__TEXT EXCERPT__
[Start of Attachment]

Taking the Measure of a City
January 13, 2010 2:37 PM
The results of the second annual Madison Resident Satisfaction Survey are in. Ninety-three percent of respondents said that overall quality of life here is good or better and 88% stated that the overall quality of services they receive from the City is also good or better. Both numbers are slightly improved from last year.
For the entire report visit: http://www.cityofmadison.com/mayor/Documents/2009QualSvcSurveySumm.pdf
In terms of specific services, garbage and recycling pickup got the highest ratings with almost nine in ten respondents saying they were satisfied or better with that service. That's important because it's a service that every one of our households uses and wants. It's a very positive sign that the one service that gets to every household six times a month is also the one that gets the highest ratings. Police and fire services also rated very highly, although of course those are services we all hope to use less of.
The two areas we need to work on most according to our residents are the conditions of our lakes and our streets. The question on the lakes is different from the others in that the City of Madison plays only a partial role in their care. Actually, most of the runoff that impacts water quality happens in the rural areas north of the Yahara Chain, not in the city. But we felt that in a city that defines itself so much by its lakes, it would be a mistake not to ask the question. Then we need to track what we hope will be our progress in working in partnership with other Dane County communities in addressing the problem.
The other area we know we need to improve on is street conditions. Two years ago I launched a five-year program to rebuild streets. The goal is to get the miles of substandard arterial streets from 26% in 2008 to below 10%. Already this year we've seen progress with major projects such as University Avenue bringing that number down to 19%. Big projects in the offing like the completion of University Avenue to Middleton and the reconstruction of Northport Drive, which is a State of Wisconsin project, will get us significantly further toward our goal.
The annual survey is just one of four quantitative management tools that we've launched in recent years. The others are Report-A-Problem, which gives us a monthly read-out on what service issues are on the minds of our residents (http://www.cityofmadison.com/ReportAProblem/), Madison Measures, which links budget initiatives to specific measures of on-the-ground service delivery (http://www.cityofmadison.com/mayor/projects/MadisonMeasures.cfm), and Neighborhood Indicators, which track the health of our neighborhoods (www.cityofmadison.com/ni).
There's a saying that goes, "you can't manage what you can't measure." I can't say I buy that entirely. There are important intangibles. But measuring things can point us in the right direction and keep us accountable to our residents.

[End of Attachment]

__WHAT IS EXPECTED__
In the post on Madison's resident satisfaction survey, what share of respondents rated overall quality of life in the city as good or better? The records that follow were drawn from a separate source.

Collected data

[Start of Attachment]

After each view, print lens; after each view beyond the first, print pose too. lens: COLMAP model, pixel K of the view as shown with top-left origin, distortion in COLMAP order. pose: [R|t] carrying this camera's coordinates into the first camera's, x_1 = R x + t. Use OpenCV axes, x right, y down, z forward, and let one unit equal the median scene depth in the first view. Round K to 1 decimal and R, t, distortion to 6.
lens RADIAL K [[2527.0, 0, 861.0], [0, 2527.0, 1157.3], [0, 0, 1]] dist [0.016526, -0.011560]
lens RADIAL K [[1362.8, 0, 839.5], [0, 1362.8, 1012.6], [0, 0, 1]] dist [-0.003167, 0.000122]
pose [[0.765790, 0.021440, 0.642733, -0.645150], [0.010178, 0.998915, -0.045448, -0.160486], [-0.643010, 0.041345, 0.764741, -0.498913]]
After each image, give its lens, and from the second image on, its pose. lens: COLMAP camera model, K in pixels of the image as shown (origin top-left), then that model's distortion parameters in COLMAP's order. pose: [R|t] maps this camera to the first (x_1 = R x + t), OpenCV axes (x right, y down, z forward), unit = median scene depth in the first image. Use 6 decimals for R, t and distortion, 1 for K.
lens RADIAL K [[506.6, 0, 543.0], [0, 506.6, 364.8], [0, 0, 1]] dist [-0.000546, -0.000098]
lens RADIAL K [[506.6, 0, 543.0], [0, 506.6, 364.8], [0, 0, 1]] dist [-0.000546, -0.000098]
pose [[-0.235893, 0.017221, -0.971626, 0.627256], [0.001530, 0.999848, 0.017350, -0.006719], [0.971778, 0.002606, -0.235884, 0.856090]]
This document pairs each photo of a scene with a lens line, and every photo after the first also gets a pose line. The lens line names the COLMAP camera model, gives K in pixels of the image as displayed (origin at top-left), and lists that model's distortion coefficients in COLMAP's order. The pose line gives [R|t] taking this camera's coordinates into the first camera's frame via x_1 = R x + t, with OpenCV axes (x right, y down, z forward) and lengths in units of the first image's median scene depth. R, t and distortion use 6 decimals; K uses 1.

[End of Attachment]

__TASK OUTPUT__
Ninety-three percent.